◆ Kutipan Dokumen:
:::

Inti keputusan tersebut ada tiga hal; Pertama Pelabuhan Pantoloan sambungan dari Pelabuhan Donggala pengelolaan dan pengembangannya dilaksanakan oleh Kepala Pelabuhan Donggala. Kedua; Hal-hal mengenai pembinaan pelabuhan lebih lanjut dari Surat Keputusan ini akan diatur dan ditetapkan oleh Kepala Kantor Wilayah VII Direktorat Jenderal Perhubungan Laut, Manado. Ketiga: Surat Keputusan ini dimulai berlaku sejak tanggal ditetapkan.

Kawasan Anjungan Gonenggati yang dialihjan menjadi pelabuhan baru Donggala. (FOTO: media.alkhairaat.id/Jamrin AB)

Dalam perkembangan sesuai kebijakan pemerintah tentang pengalihan fungsi utama pelabuhan ke Pantoloan terutama kapal berkapasitas besar, maka status Pelabuhan Donggala terbalik dari sebelumnya. Pantoloan bukan lagi sambungan dari Pelabuhan Donggala, tapi Pelabuhan Donggala hanya jadi Kawasan Pelabuhan Pantoloan. Pelabuhan Pantoloan diperuntukkan bagi pelayaran Dalam Negeri dan Luar Negeri dikembangkan jadi pelabuhan utama di Sulawesi Tengah secara efektif sejak 1981.

Ada ratusan buruh dan warga di Donggala dan sekitarnya kehilangan akses ekonomi dan sosial secara berangsur-angsur mengalami kevakuman. Kapal penumpang milik PELNI dan kapal cargo juga dialihkan ke Pantoloan membuat “kekagetan sosial” yang tak terbayangkan.

Pada dekade 1970-an pengelolaan Pelabuhan Donggala ditangani Jawatan Pelayaran Ekonomi (JAPEK). Pada dekade 1980-an pengelola ditangani Perusahan Umum (Perum) Pelabuhan IV kemudian sesuai Peraturan Pemerintah Nomor 59 Tahun 1991 berubah menjadi Perusahan Perseroan (Persero) Pelabuhan Indonesia (PELINDO) IV di dalamnya Pelabuhan Donggala dijadikan kawasan PT PELINDO Cabang Pantoloan.

:::

◆ Materi Hasil Ekstraksi:

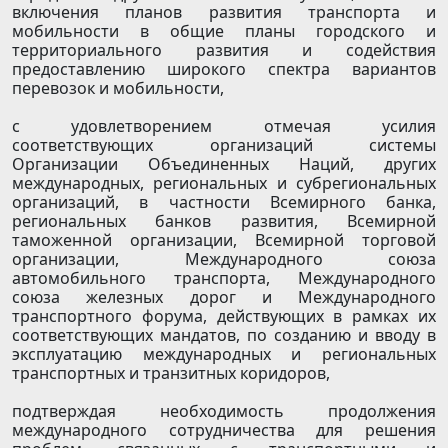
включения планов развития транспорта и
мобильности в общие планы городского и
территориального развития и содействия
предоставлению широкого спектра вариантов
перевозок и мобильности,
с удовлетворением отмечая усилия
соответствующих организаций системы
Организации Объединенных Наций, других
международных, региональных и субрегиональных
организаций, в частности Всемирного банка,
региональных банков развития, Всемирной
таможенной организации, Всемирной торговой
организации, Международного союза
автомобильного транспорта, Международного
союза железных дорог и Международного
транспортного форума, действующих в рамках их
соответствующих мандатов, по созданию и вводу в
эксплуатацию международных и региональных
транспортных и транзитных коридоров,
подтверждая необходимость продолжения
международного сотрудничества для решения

:::

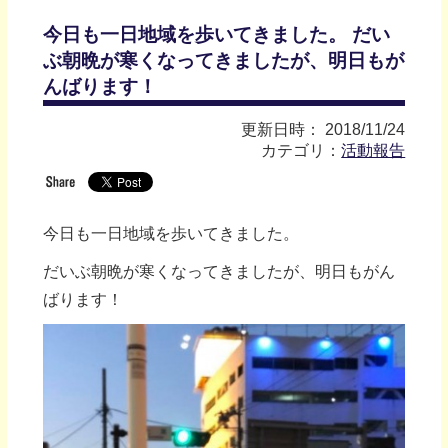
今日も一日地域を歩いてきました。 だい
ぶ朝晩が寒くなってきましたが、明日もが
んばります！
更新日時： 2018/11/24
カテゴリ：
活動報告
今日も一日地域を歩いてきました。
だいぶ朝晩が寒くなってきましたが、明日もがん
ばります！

:::

◆ Terapkan Bacaan:
1. Sebutkan semua pihak yang menurut teks tentang Pelabuhan Donggala pernah menangani pengelolaan pelabuhan itu.
2. Tentukan apakah tiap pernyataan berikut sesuai dengan teks tentang Pelabuhan Donggala. Jawab ya atau tidak, lalu kutip kata-kata teks yang menentukannya.
(a) Pelabuhan Pantoloan dikembangkan menjadi pelabuhan utama di Sulawesi Tengah sejak 1981.
(b) Kapal penumpang milik PELNI tetap berlabuh di Donggala.
(c) Pada dekade 1970-an, Pelabuhan Donggala dikelola oleh Perum Pelabuhan IV.
3. Salin kata demi kata bagian teks tentang Pelabuhan Donggala yang dibuka dengan kata-kata "Inti keputusan tersebut" dan ditutup dengan "(FOTO: media.alkhairaat.id/Jamrin AB)".
Materi tersebut tidak diperlukan sama sekali.

◆ Hasil Tugas:
1.
- Jawatan Pelayaran Ekonomi (JAPEK)
- Perusahan Umum (Perum) Pelabuhan IV
- Perusahan Perseroan (Persero) Pelabuhan Indonesia (PELINDO) IV

2.
(a) Ya: "dikembangkan jadi pelabuhan utama di Sulawesi Tengah secara efektif sejak 1981"
(b) Tidak: "Kapal penumpang milik PELNI dan kapal cargo juga dialihkan ke Pantoloan"
(c) Tidak: "Pada dekade 1970-an pengelolaan Pelabuhan Donggala ditangani Jawatan Pelayaran Ekonomi (JAPEK)"

3.
Inti keputusan tersebut ada tiga hal; Pertama Pelabuhan Pantoloan sambungan dari Pelabuhan Donggala pengelolaan dan pengembangannya dilaksanakan oleh Kepala Pelabuhan Donggala. Kedua; Hal-hal mengenai pembinaan pelabuhan lebih lanjut dari Surat Keputusan ini akan diatur dan ditetapkan oleh Kepala Kantor Wilayah VII Direktorat Jenderal Perhubungan Laut, Manado. Ketiga: Surat Keputusan ini dimulai berlaku sejak tanggal ditetapkan.

Kawasan Anjungan Gonenggati yang dialihjan menjadi pelabuhan baru Donggala. (FOTO: media.alkhairaat.id/Jamrin AB)